Suppose a quadratic equation $$f(x)=x^2+ax+b$$ $f(x)=0$ has roots as $\alpha$ and $\alpha^2-2$. Then find all possible pairs of $(a,b)$. Here $a,b,\alpha\in\mathbb{R}$
My work:
I found two pairs by equating $\alpha$ with $\alpha^2-2$. Also what I think that suppose there are two roots $c$ and $d$. Then if $c=\alpha$ then $\alpha^2-2$ is coming $d$ and if we put $d=\alpha$ then value of $c$ is coming $\alpha^2-2$. This is what should happen. Otherwise we can just put any real number in $\alpha$ and obtain $\alpha^2-2$ yielding infinite solutions.
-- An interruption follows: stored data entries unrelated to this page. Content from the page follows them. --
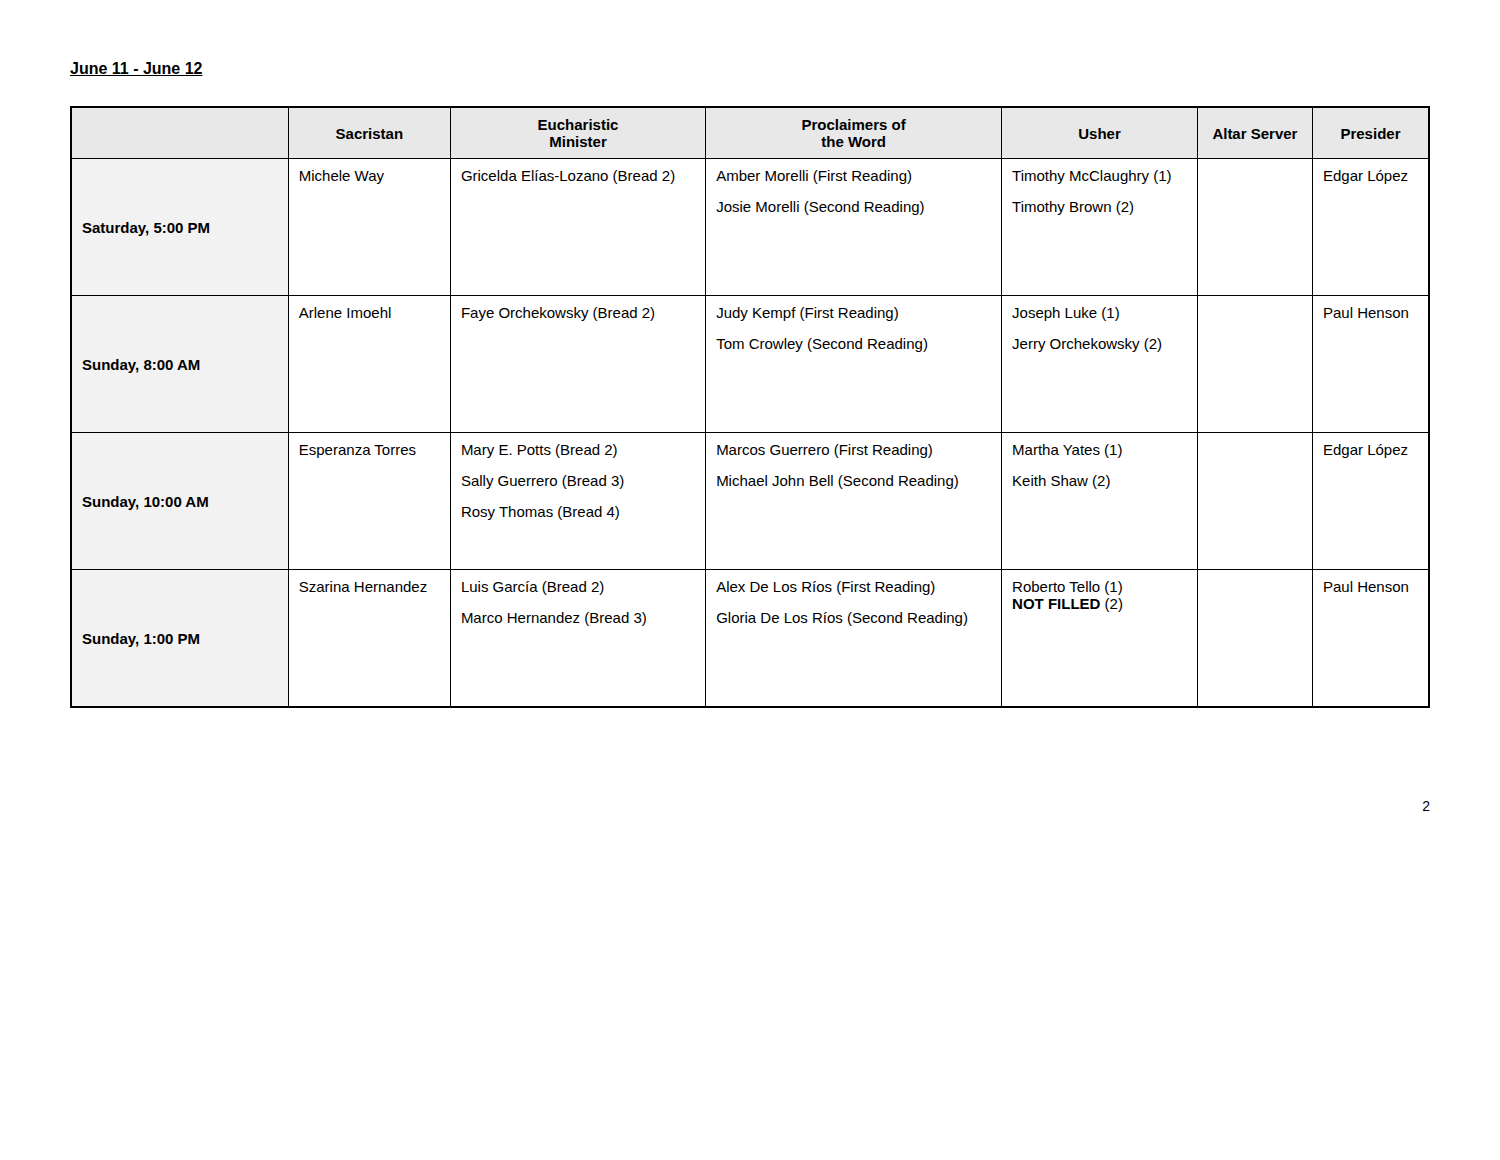June 11 - June 12
| | Sacristan | Eucharistic Minister | Proclaimers of the Word | Usher | Altar Server | Presider |
| --- | --- | --- | --- | --- | --- | --- |
| Saturday, 5:00 PM | Michele Way | Gricelda Elías-Lozano (Bread 2) | Amber Morelli (First Reading) Josie Morelli (Second Reading) | Timothy McClaughry (1) Timothy Brown (2) | | Edgar López |
| Sunday, 8:00 AM | Arlene Imoehl | Faye Orchekowsky (Bread 2) | Judy Kempf (First Reading) Tom Crowley (Second Reading) | Joseph Luke (1) Jerry Orchekowsky (2) | | Paul Henson |
| Sunday, 10:00 AM | Esperanza Torres | Mary E. Potts (Bread 2) Sally Guerrero (Bread 3) Rosy Thomas (Bread 4) | Marcos Guerrero (First Reading) Michael John Bell (Second Reading) | Martha Yates (1) Keith Shaw (2) | | Edgar López |
| Sunday, 1:00 PM | Szarina Hernandez | Luis García (Bread 2) Marco Hernandez (Bread 3) | Alex De Los Ríos (First Reading) Gloria De Los Ríos (Second Reading) | Roberto Tello (1) NOT FILLED (2) | | Paul Henson |
2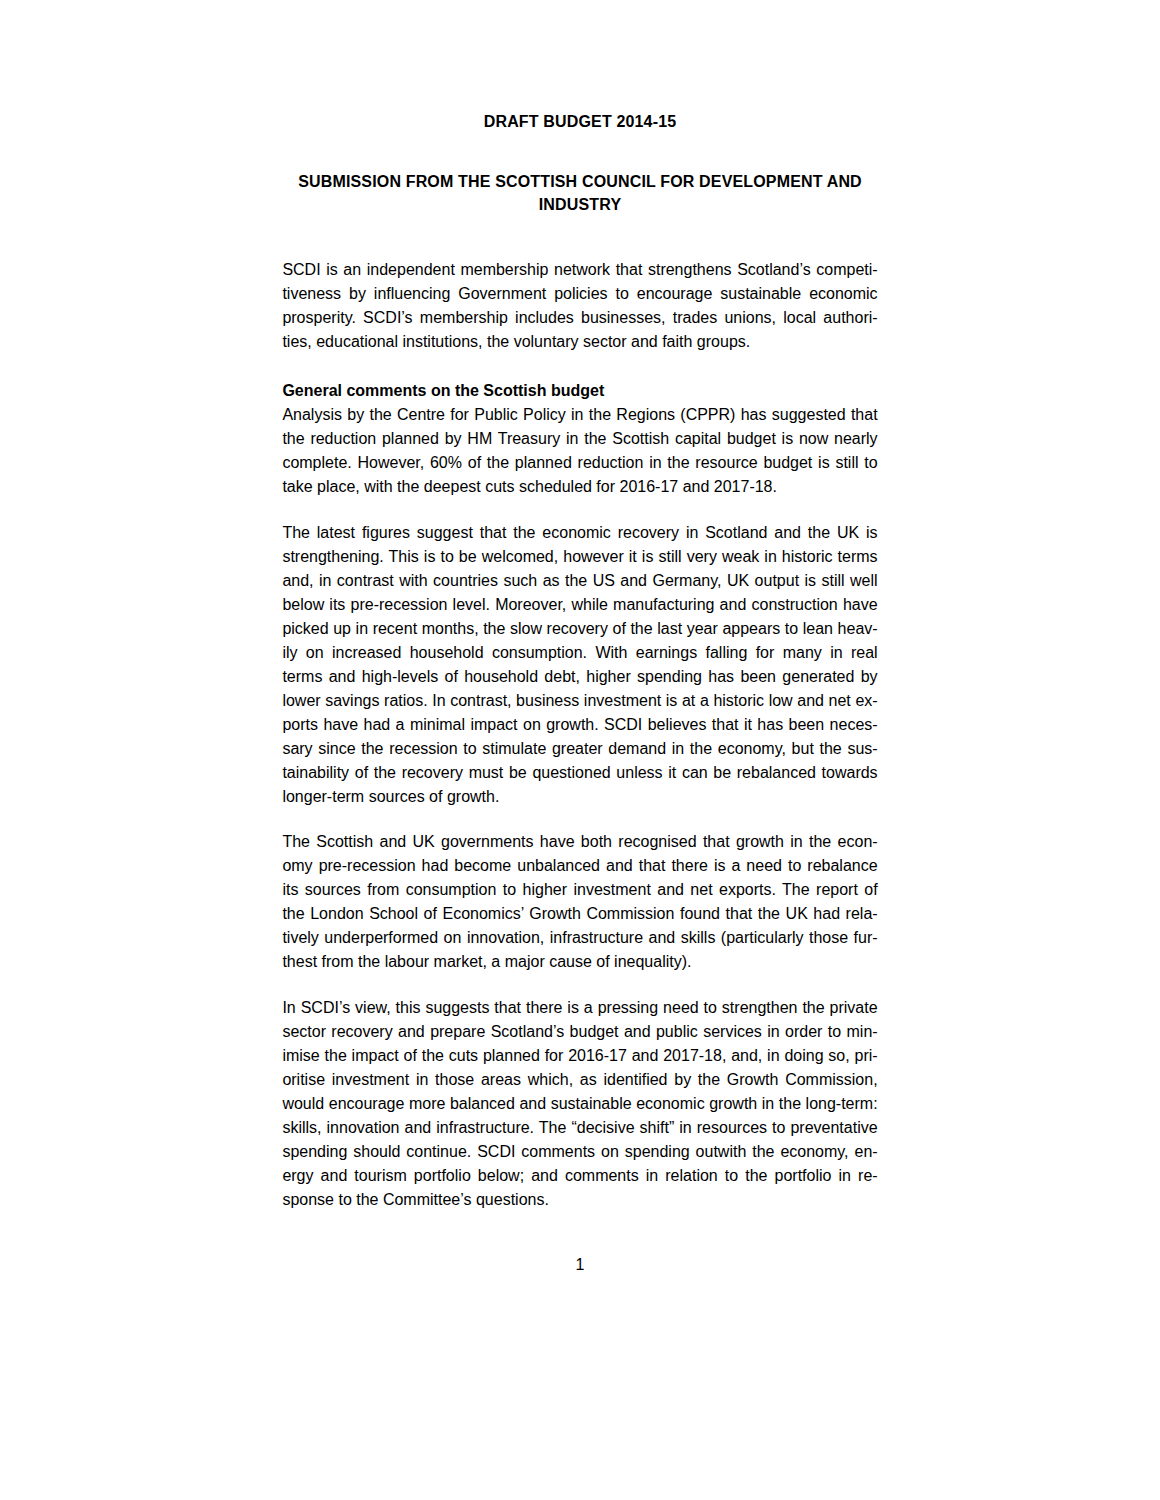DRAFT BUDGET 2014-15
SUBMISSION FROM THE SCOTTISH COUNCIL FOR DEVELOPMENT AND INDUSTRY
SCDI is an independent membership network that strengthens Scotland’s competitiveness by influencing Government policies to encourage sustainable economic prosperity. SCDI’s membership includes businesses, trades unions, local authorities, educational institutions, the voluntary sector and faith groups.
General comments on the Scottish budget
Analysis by the Centre for Public Policy in the Regions (CPPR) has suggested that the reduction planned by HM Treasury in the Scottish capital budget is now nearly complete. However, 60% of the planned reduction in the resource budget is still to take place, with the deepest cuts scheduled for 2016-17 and 2017-18.
The latest figures suggest that the economic recovery in Scotland and the UK is strengthening. This is to be welcomed, however it is still very weak in historic terms and, in contrast with countries such as the US and Germany, UK output is still well below its pre-recession level. Moreover, while manufacturing and construction have picked up in recent months, the slow recovery of the last year appears to lean heavily on increased household consumption. With earnings falling for many in real terms and high-levels of household debt, higher spending has been generated by lower savings ratios. In contrast, business investment is at a historic low and net exports have had a minimal impact on growth. SCDI believes that it has been necessary since the recession to stimulate greater demand in the economy, but the sustainability of the recovery must be questioned unless it can be rebalanced towards longer-term sources of growth.
The Scottish and UK governments have both recognised that growth in the economy pre-recession had become unbalanced and that there is a need to rebalance its sources from consumption to higher investment and net exports. The report of the London School of Economics’ Growth Commission found that the UK had relatively underperformed on innovation, infrastructure and skills (particularly those furthest from the labour market, a major cause of inequality).
In SCDI’s view, this suggests that there is a pressing need to strengthen the private sector recovery and prepare Scotland’s budget and public services in order to minimise the impact of the cuts planned for 2016-17 and 2017-18, and, in doing so, prioritise investment in those areas which, as identified by the Growth Commission, would encourage more balanced and sustainable economic growth in the long-term: skills, innovation and infrastructure. The “decisive shift” in resources to preventative spending should continue. SCDI comments on spending outwith the economy, energy and tourism portfolio below; and comments in relation to the portfolio in response to the Committee’s questions.
1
Any help is greatly appreciated.
I have a solution but not sure whether it is right or wrong. Pls review.
Best Answer
You're correct that any real $\alpha$ will result in real $a$ and $b$, but not necessarily all real values of $a$ and $b$ are possible. To check on this, note the roots being $\alpha$ and $\alpha^2 - 2$ means that
$$\begin{equation}\begin{aligned} (x-\alpha)(x-(\alpha^2-2)) & = x^2 + ax + b \\ x^2 + (-\alpha - (\alpha^2-2))x + \alpha(\alpha^2-2) & = x^2 + ax + b \end{aligned}\end{equation}\tag{1}\label{eq1A}$$
Thus, by equating the coefficients of the powers of $x$, we get (note this could also have been obtained using the Vieta's formulas),
$$a = -\alpha^2 - \alpha + 2 \; \; \to \; \; \alpha^2 + \alpha + (-2 + a) = 0 \tag{2}\label{eq2A}$$
$$b = \alpha(\alpha^2-2) \tag{3}\label{eq3A}$$
Any real $\alpha$ gives a real value for $b$ in \eqref{eq3A}. However, \eqref{eq2A} is a quadratic in $\alpha$, which means $\alpha$ being a real value requires the discriminant to be non-negative, i.e.,
$$1^2 - 4(-2 + a) \ge 0 \; \; \to \; \; 9 - 4a \ge 0 \; \; \to \; \; a \le \frac{9}{4} \tag{4}\label{eq4A}$$
For each such real $a$ satisfying the above inequality, we then get using the quadratic formula that
$$\alpha = \frac{-1 \pm \sqrt{9 - 4a}}{2} \tag{5}\label{eq5A}$$
For $a = \frac{9}{4}$, this gives one value of $\alpha = -\frac{1}{2}$, while for smaller values of $a$ it gives $2$ values of $\alpha$. Using these value(s) of $\alpha$ in \eqref{eq3A} then gives the corresponding value(s) of $b$.